Our descent from the supposed peak of moral responsibility is not the only side effect of our collective refusal to take capital punishment laws off the books. Now, as a result of nearly every other nation’s abolishment of the death penalty, murderers can attempt to flee the borders of the United States and seek refuge in a foreign nation, often which will refuse to extradite the criminal. Their unwillingness can be explained very simply and rationally: They forbid the death penalty in their country and handing over the fugitive, if he or she is convicted of murder could very likely face the death penalty, would essentially sign his or her death warrant. Therefore, this nation will either keep the fugitive within its borders or force the district attorney from where the fugitive will be tried to take the death penalty off the table, thus ensuring that there will be no further loss of life in the affair.
This creates a dangerous precedent as it is essentially allowing a foreign nation to make judicial decisions for us, a clear infringement of our sovereignty. Americans have never reacted well to the concept of norming, or following international norms. Gun control is a clear example of this, as the U.N. has pressured the U.S. to follow international gun norms, which essentially amount to a wholesale ban on firearm possession, for years to no avail. Therefore, we are engaged in another norming battle, this time not with the international community but with nations that seek to fly in the face of American domestic policy.
Mexico, for instance, uses a 1978 treaty with the United States as a method to force what have been termed “death assurances” from U.S. district attorneys. These force the prosecutors to take the death penalty off the table in order to retrieve the fugitive from Mexican hands. Canada and France are also known to seek similar assurances when a fleeing criminal reaches their borders.
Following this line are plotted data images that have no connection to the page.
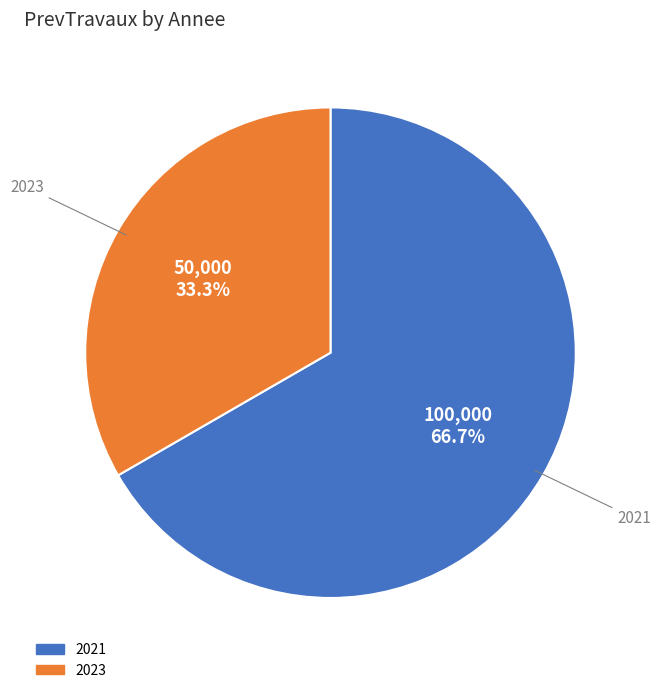

Does 2023 represent more than half of the total?

No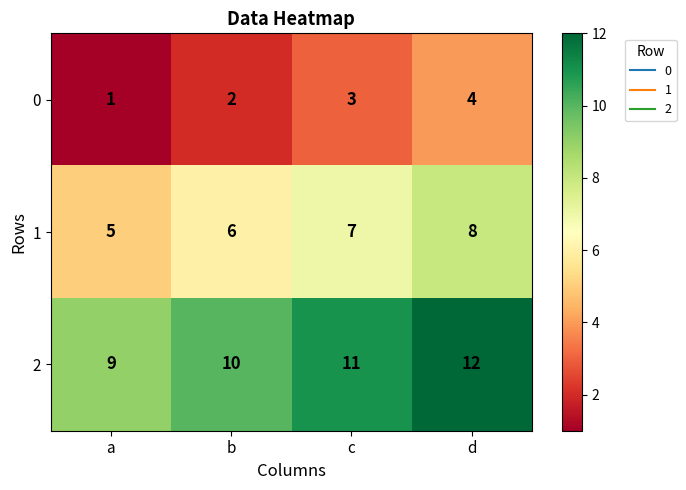

How many 2 values are between 10 and 12?

3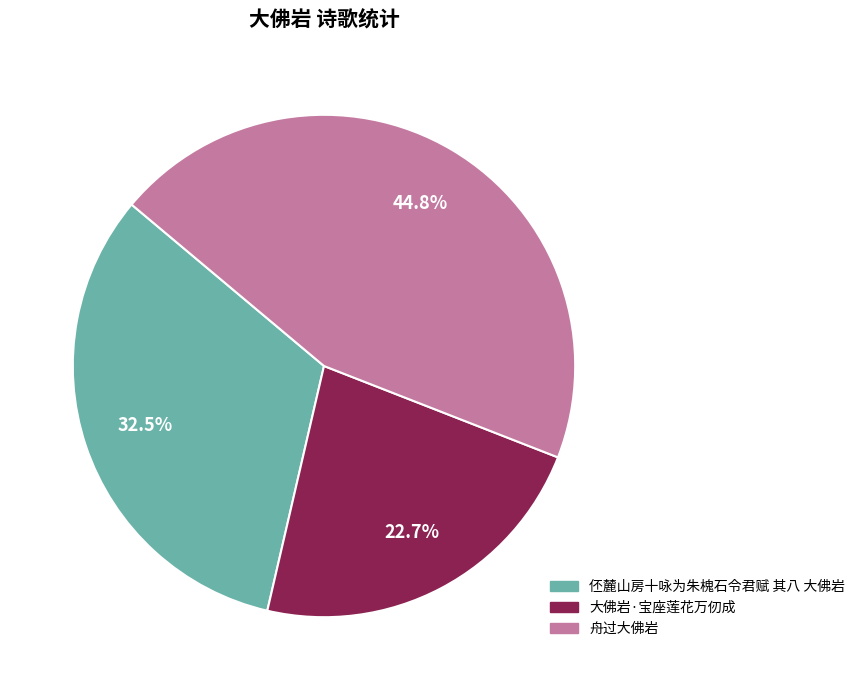

Which slice is the smallest?

大佛岩·宝座莲花万仞成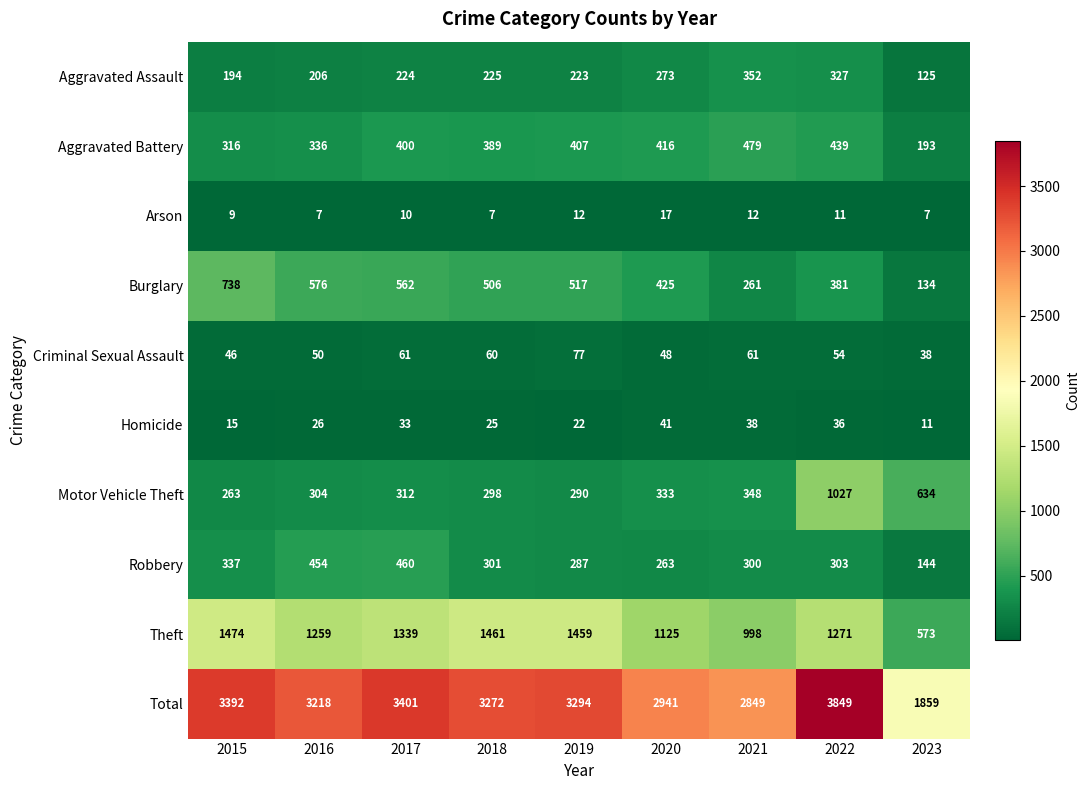

At how many categories does at least one series exceed 527?

9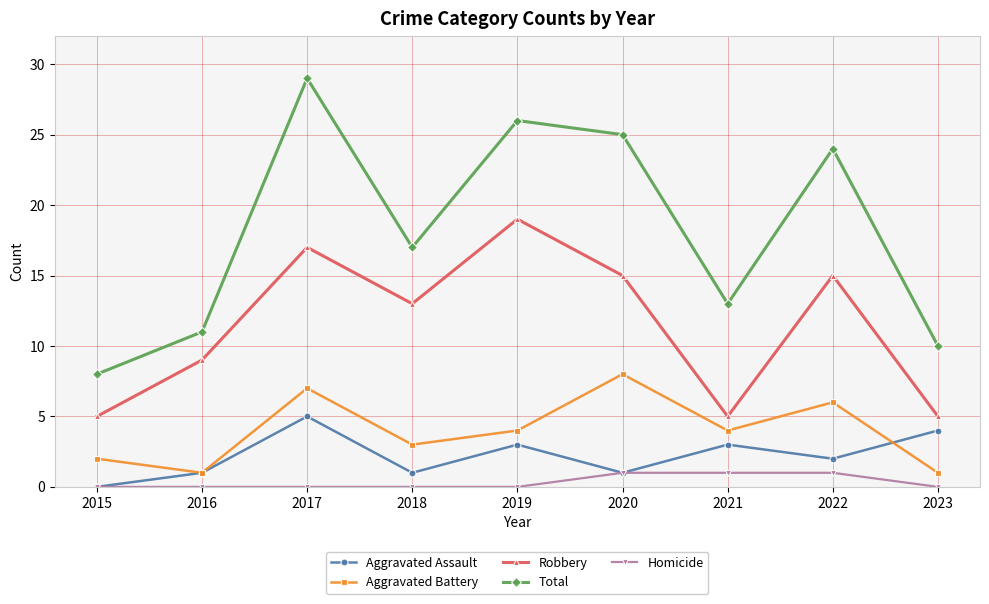

True or false: Aggravated Assault and Robbery cross at least once.

False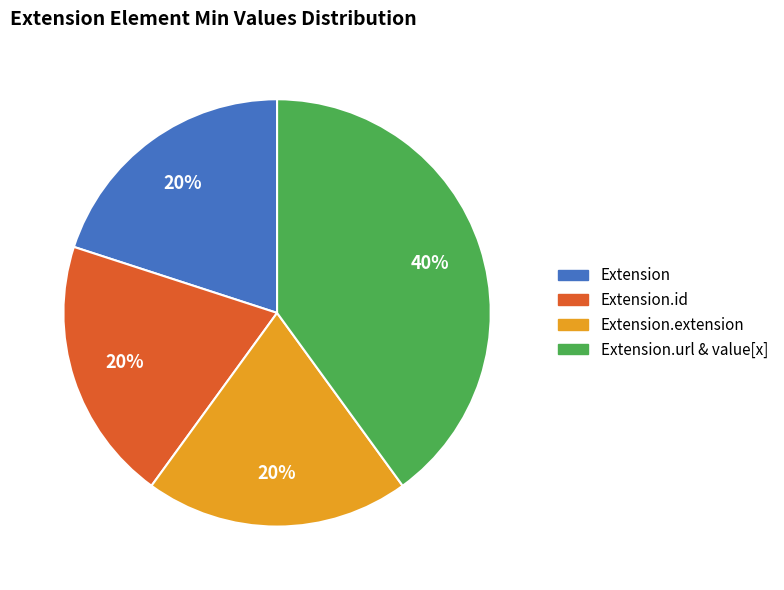

Does any single category account for the majority?

No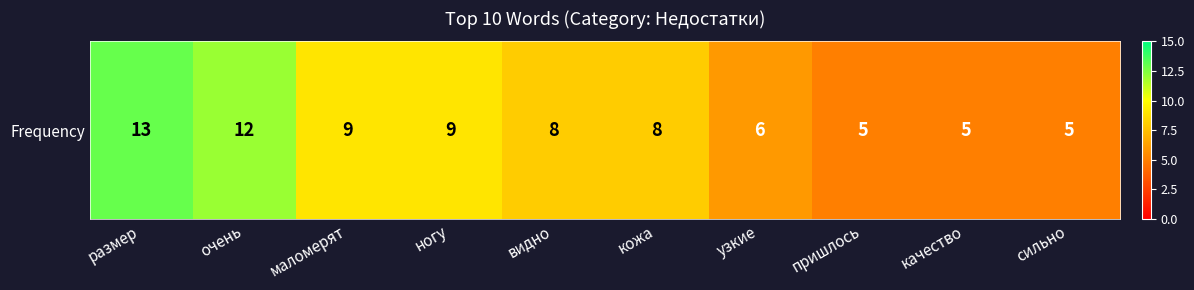

Which label corresponds to the smallest value in the chart?

пришлось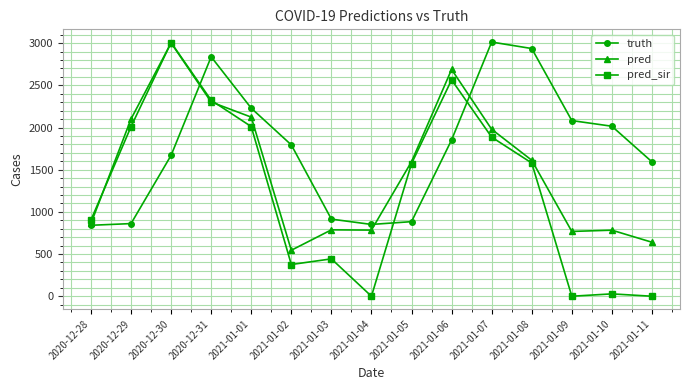

List the series in order of their overall mean, highest first.

truth, pred, pred_sir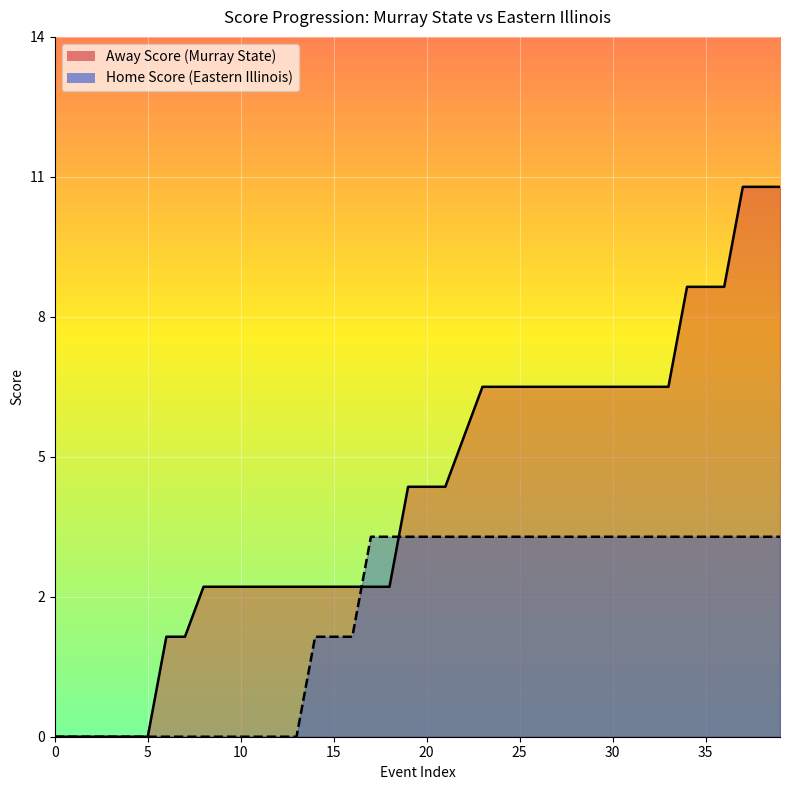

List the series in order of their overall mean, highest first.

Away Score, Home Score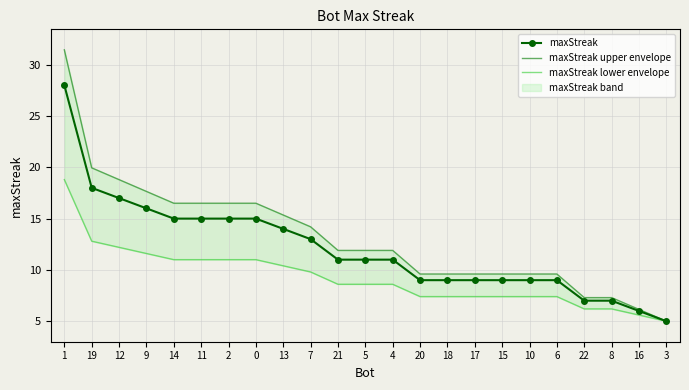

What is the label of the 2nd point from the left?

19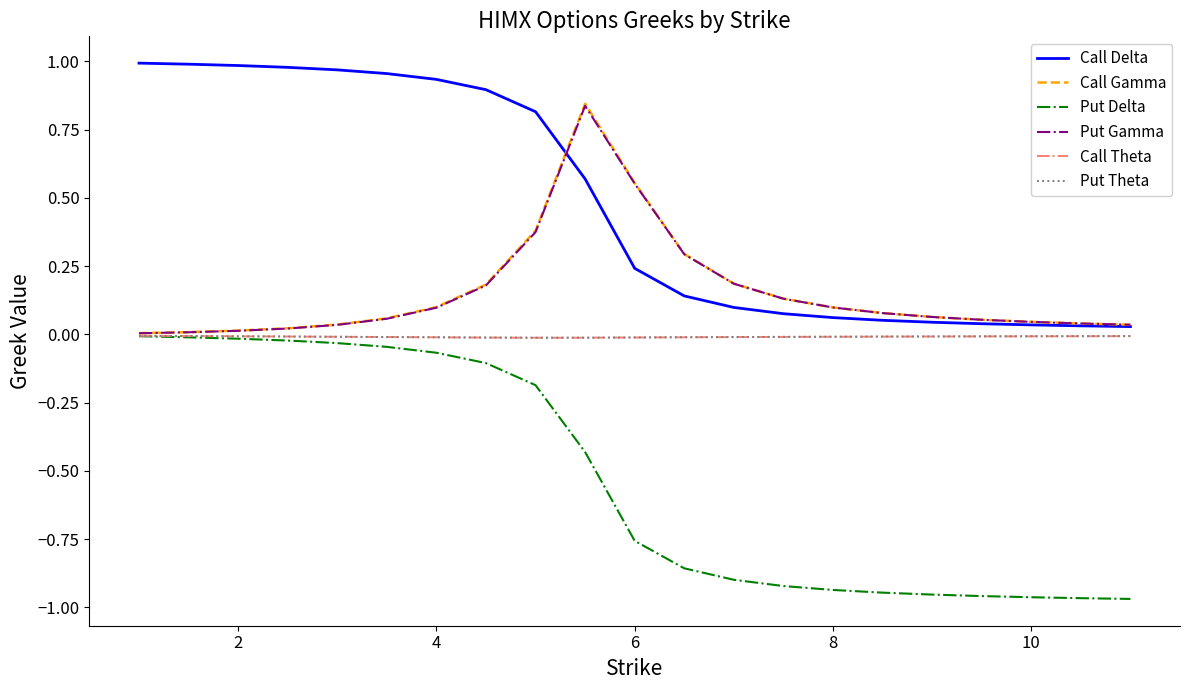

Which series has the largest range (max minus min)?

Call Delta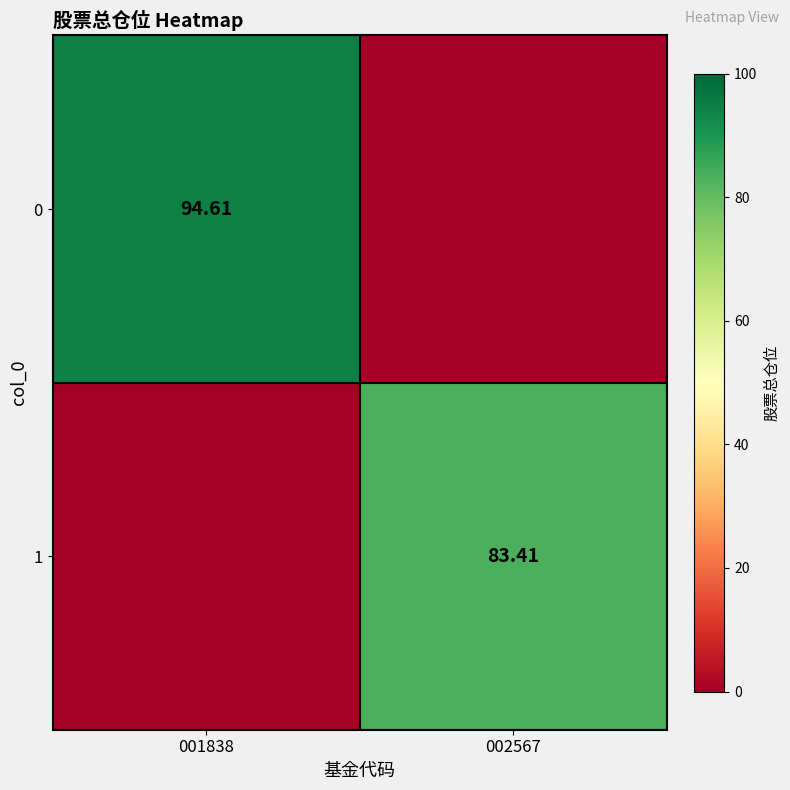

What is the average value of the 0 series?

47.3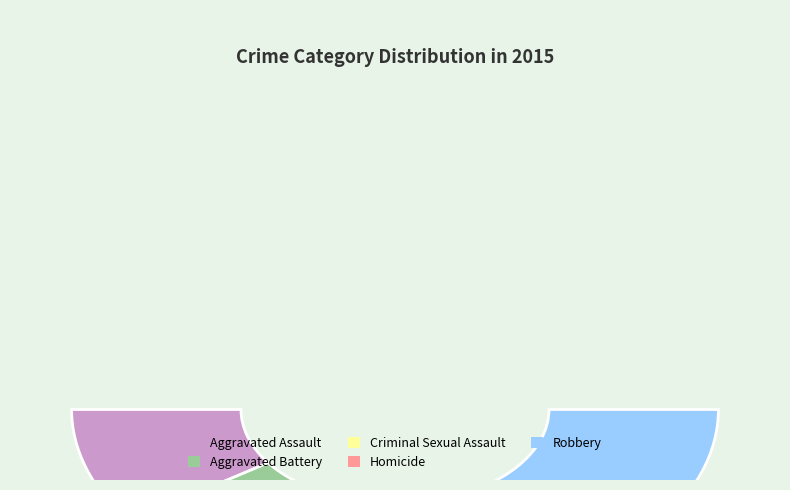

Does Homicide represent more than half of the total?

No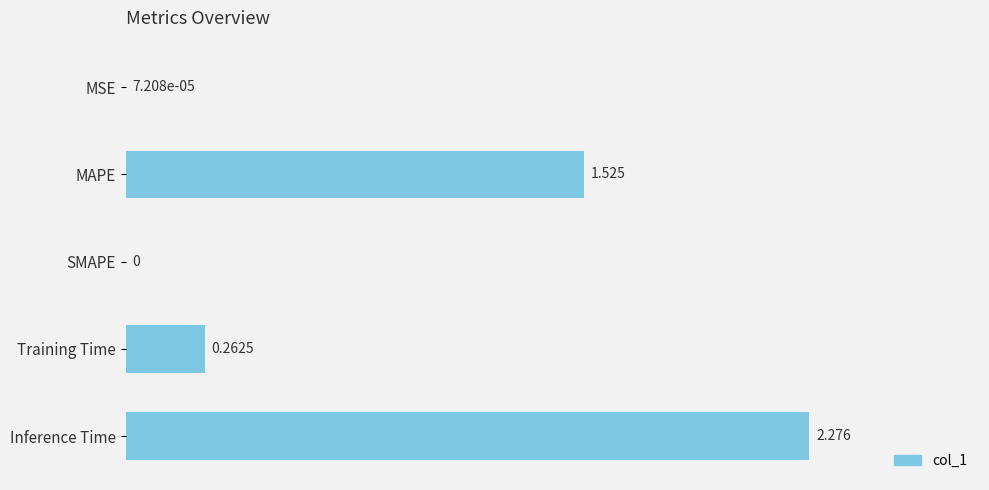

Are the bars horizontal?

Yes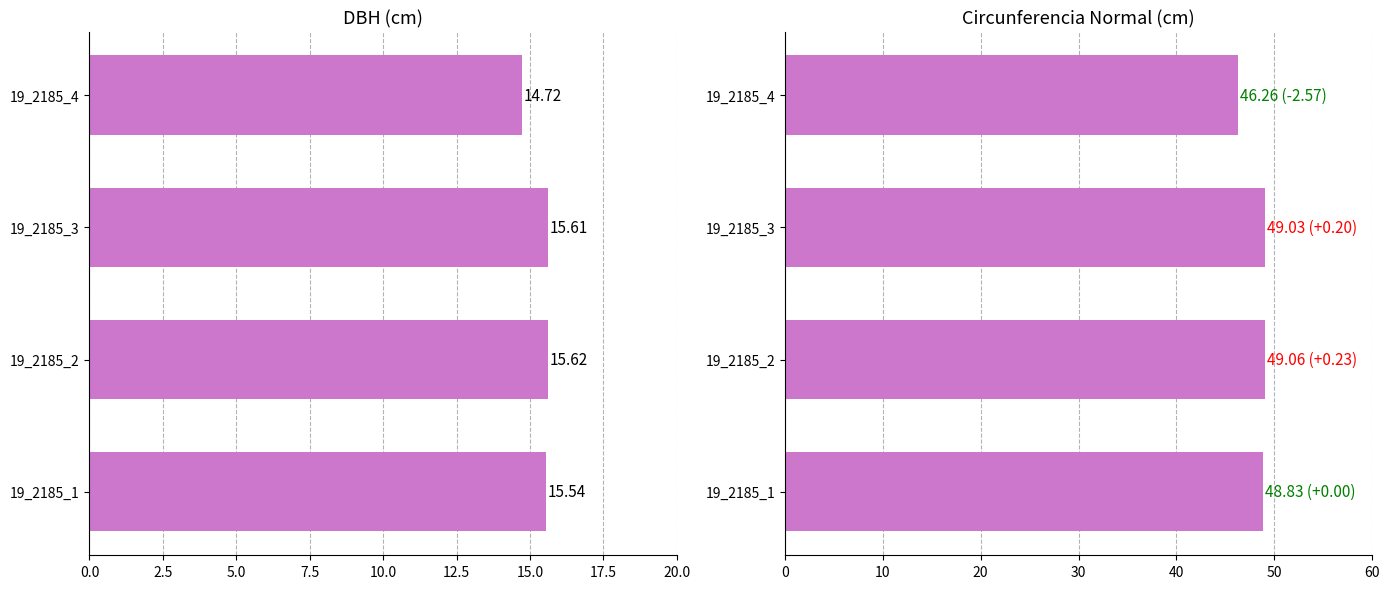

What is the average value of the circunferencia_normal series?

48.3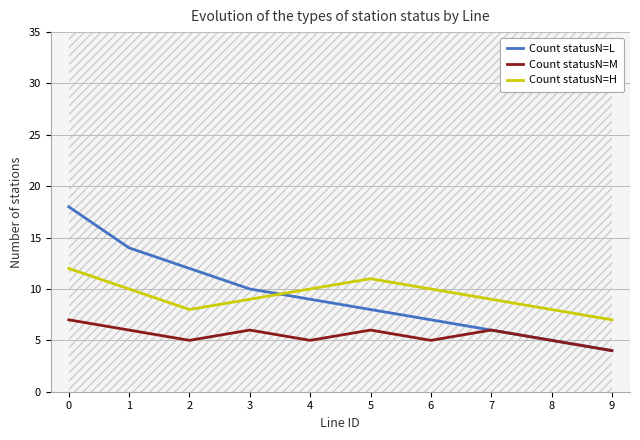

List the series in order of their peak value, lowest first.

Count statusN=M, Count statusN=H, Count statusN=L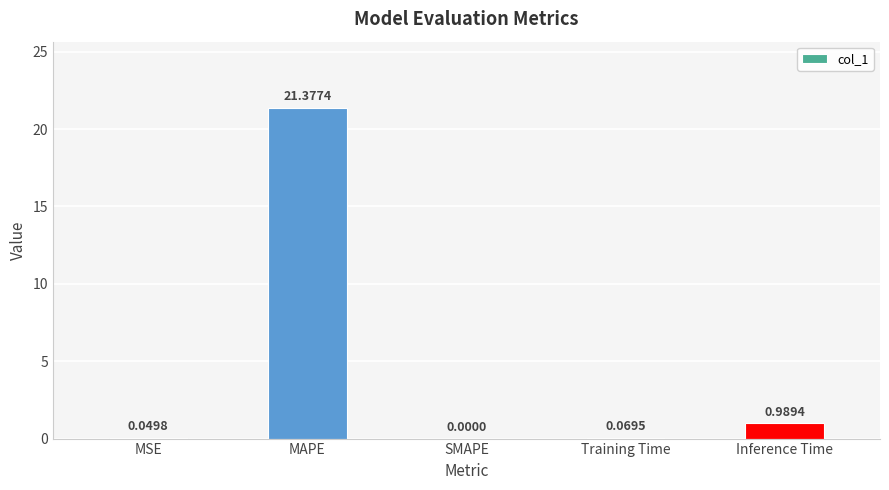

The value at MAPE is 21.4. True or false?

True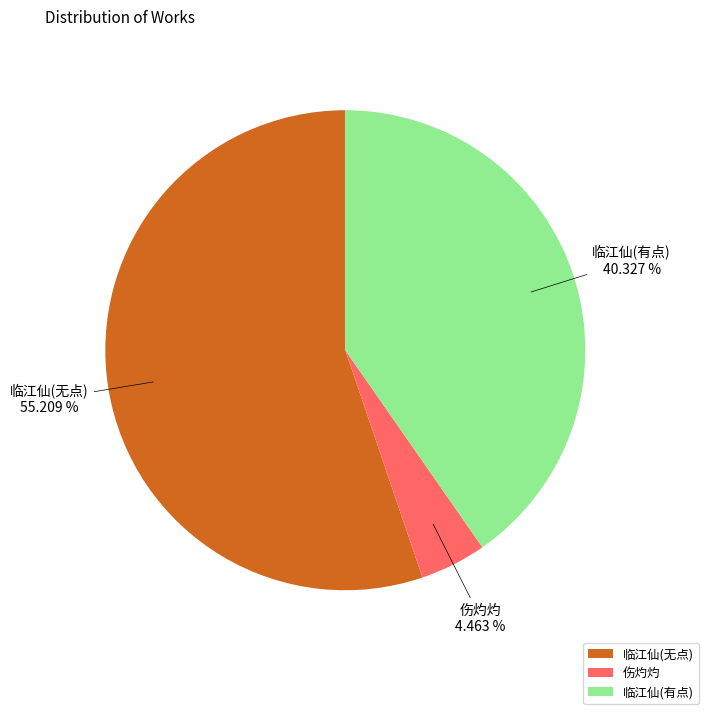

Is the sum of 临江仙(有点) and 伤灼灼 greater than half?

No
Involvements such as these into the domestic affairs of one nation by a different nation create a difficult precedent to face in the coming decades. If the trend continues as it has, nations could withhold criminals to extract different political changes from each other, be it trade policy, immigration policy, or even military policy. The United States is not the only nation that this could happen to; there are numerous geopolitical rivalries in which such a ploy could be enacted. Imagine for a moment that there is a murder of a prominent individual in India and the culprit flees to Pakistan. Pakistan could use the prisoner as leverage to get New Delhi to change its policy towards the Kashmir region. Such an incident between rival nations, especially nuclear powers such as Pakistan and India, or Iran and Israel, threaten to destabilize not only the geographic region the countries reside in, but also the entire international community.
Regardless of one’s political party, there is no denying the damage that capital punishment can do to a nation’s ability to project itself across the world and its ability to maintain ultimate authority within its own borders. While the United States provides itself as an easy example, this problem can affect any of the thirty six nations which still practice capital punishment. Sometimes a nation must sacrifice a practice it finds acceptable for the greater good of its sovereignty and the international community.